As you might imagine, museum curators may not be keen on exposing fragile ancient materials to four Labrador retrievers and a German shepherd, and the Working Dog Center didn’t want to take any risks with the Penn Museum’s priceless artifacts. So instead of letting the dogs have free rein to sniff the materials themselves, the project is using cotton balls. The researchers seal the artifacts (broken shards of Syrian pottery) in airtight bags with a cotton ball for 72 hours, then ask the dogs to find the cotton balls in the lab. They’re being trained to disregard the smell of the cotton ball itself, the smell of the bag it was stored in, and ideally, the smell of modern-day pottery, eventually being able to zero in on the smell that distinguishes ancient pottery specifically.

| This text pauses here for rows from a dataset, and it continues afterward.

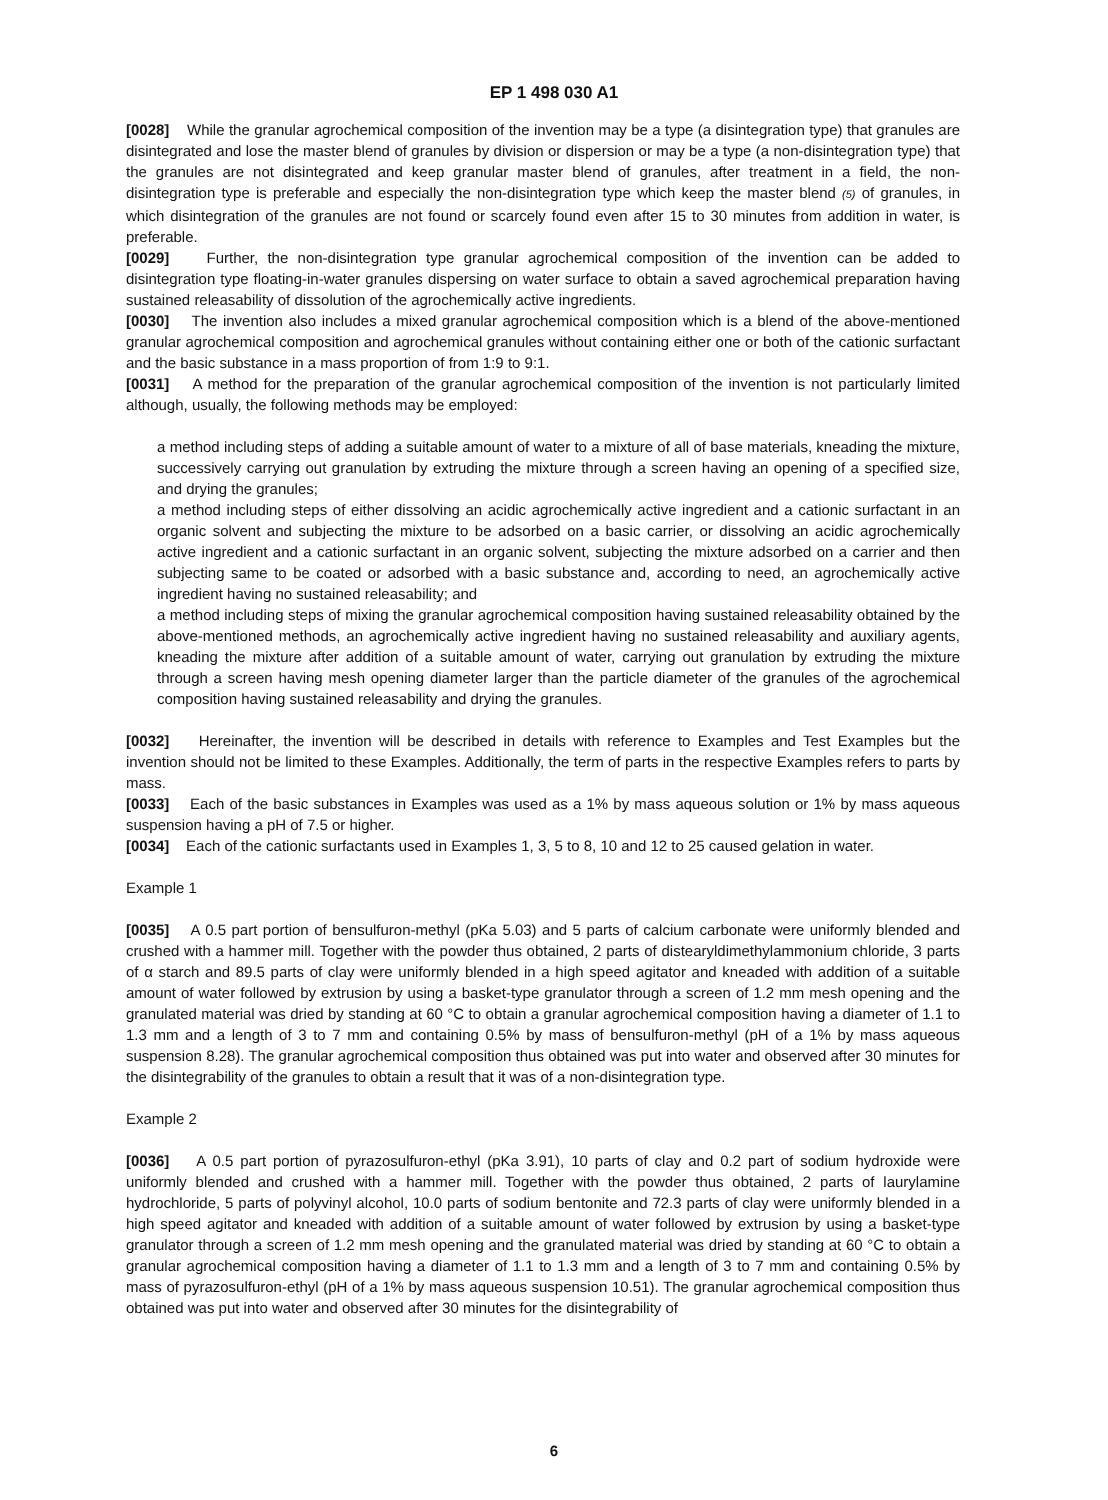EP 1 498 030 A1
[0028] While the granular agrochemical composition of the invention may be a type (a disintegration type) that granules are disintegrated and lose the master blend of granules by division or dispersion or may be a type (a non-disintegration type) that the granules are not disintegrated and keep granular master blend of granules, after treatment in a field, the non-disintegration type is preferable and especially the non-disintegration type which keep the master blend (5) of granules, in which disintegration of the granules are not found or scarcely found even after 15 to 30 minutes from addition in water, is preferable.
[0029] Further, the non-disintegration type granular agrochemical composition of the invention can be added to disintegration type floating-in-water granules dispersing on water surface to obtain a saved agrochemical preparation having sustained releasability of dissolution of the agrochemically active ingredients.
[0030] The invention also includes a mixed granular agrochemical composition which is a blend of the above-mentioned granular agrochemical composition and agrochemical granules without containing either one or both of the cationic surfactant and the basic substance in a mass proportion of from 1:9 to 9:1.
[0031] A method for the preparation of the granular agrochemical composition of the invention is not particularly limited although, usually, the following methods may be employed:
a method including steps of adding a suitable amount of water to a mixture of all of base materials, kneading the mixture, successively carrying out granulation by extruding the mixture through a screen having an opening of a specified size, and drying the granules;
a method including steps of either dissolving an acidic agrochemically active ingredient and a cationic surfactant in an organic solvent and subjecting the mixture to be adsorbed on a basic carrier, or dissolving an acidic agrochemically active ingredient and a cationic surfactant in an organic solvent, subjecting the mixture adsorbed on a carrier and then subjecting same to be coated or adsorbed with a basic substance and, according to need, an agrochemically active ingredient having no sustained releasability; and
a method including steps of mixing the granular agrochemical composition having sustained releasability obtained by the above-mentioned methods, an agrochemically active ingredient having no sustained releasability and auxiliary agents, kneading the mixture after addition of a suitable amount of water, carrying out granulation by extruding the mixture through a screen having mesh opening diameter larger than the particle diameter of the granules of the agrochemical composition having sustained releasability and drying the granules.
[0032] Hereinafter, the invention will be described in details with reference to Examples and Test Examples but the invention should not be limited to these Examples. Additionally, the term of parts in the respective Examples refers to parts by mass.
[0033] Each of the basic substances in Examples was used as a 1% by mass aqueous solution or 1% by mass aqueous suspension having a pH of 7.5 or higher.
[0034] Each of the cationic surfactants used in Examples 1, 3, 5 to 8, 10 and 12 to 25 caused gelation in water.
Example 1
[0035] A 0.5 part portion of bensulfuron-methyl (pKa 5.03) and 5 parts of calcium carbonate were uniformly blended and crushed with a hammer mill. Together with the powder thus obtained, 2 parts of distearyldimethylammonium chloride, 3 parts of α starch and 89.5 parts of clay were uniformly blended in a high speed agitator and kneaded with addition of a suitable amount of water followed by extrusion by using a basket-type granulator through a screen of 1.2 mm mesh opening and the granulated material was dried by standing at 60 °C to obtain a granular agrochemical composition having a diameter of 1.1 to 1.3 mm and a length of 3 to 7 mm and containing 0.5% by mass of bensulfuron-methyl (pH of a 1% by mass aqueous suspension 8.28). The granular agrochemical composition thus obtained was put into water and observed after 30 minutes for the disintegrability of the granules to obtain a result that it was of a non-disintegration type.
Example 2
[0036] A 0.5 part portion of pyrazosulfuron-ethyl (pKa 3.91), 10 parts of clay and 0.2 part of sodium hydroxide were uniformly blended and crushed with a hammer mill. Together with the powder thus obtained, 2 parts of laurylamine hydrochloride, 5 parts of polyvinyl alcohol, 10.0 parts of sodium bentonite and 72.3 parts of clay were uniformly blended in a high speed agitator and kneaded with addition of a suitable amount of water followed by extrusion by using a basket-type granulator through a screen of 1.2 mm mesh opening and the granulated material was dried by standing at 60 °C to obtain a granular agrochemical composition having a diameter of 1.1 to 1.3 mm and a length of 3 to 7 mm and containing 0.5% by mass of pyrazosulfuron-ethyl (pH of a 1% by mass aqueous suspension 10.51). The granular agrochemical composition thus obtained was put into water and observed after 30 minutes for the disintegrability of
6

A dog looks out over the metal "pinhweel" training mechanism.
Penn Vet Working Dog Center

“The dogs are responding well,” Otto tells Mental Floss, explaining that the training program is at the stage of "exposing them to the odor and having them recognize it.”

The dogs involved in the project were chosen for their calm-but-curious demeanors and sensitive noses (one also works as a drug-detection dog when she’s not training on pottery). They had to be motivated enough to want to hunt down the cotton balls, but not aggressive or easily distracted.

Right now, the dogs train three days a week, and will continue to work on their pottery-detection skills for the first stage of the project, which the researchers expect will last for the next nine months. Depending on how the first phase of the training goes, the researchers hope to be able to then take the dogs out into the field to see if they can find the odor of ancient pottery in real-life situations, like in suitcases, rather than in a laboratory setting. Eventually, they also hope to train the dogs on other types of objects, and perhaps even pinpoint the chemical signatures that make artifacts smell distinct.

Pottery-sniffing dogs won’t be showing up at airport customs or on shipping docks soon, but one day, they could be as common as drug-sniffing canines. If dogs can detect low blood sugar or find a tiny USB drive hidden in a house, surely they can figure out if you’re smuggling a sculpture made thousands of years ago in your suitcase.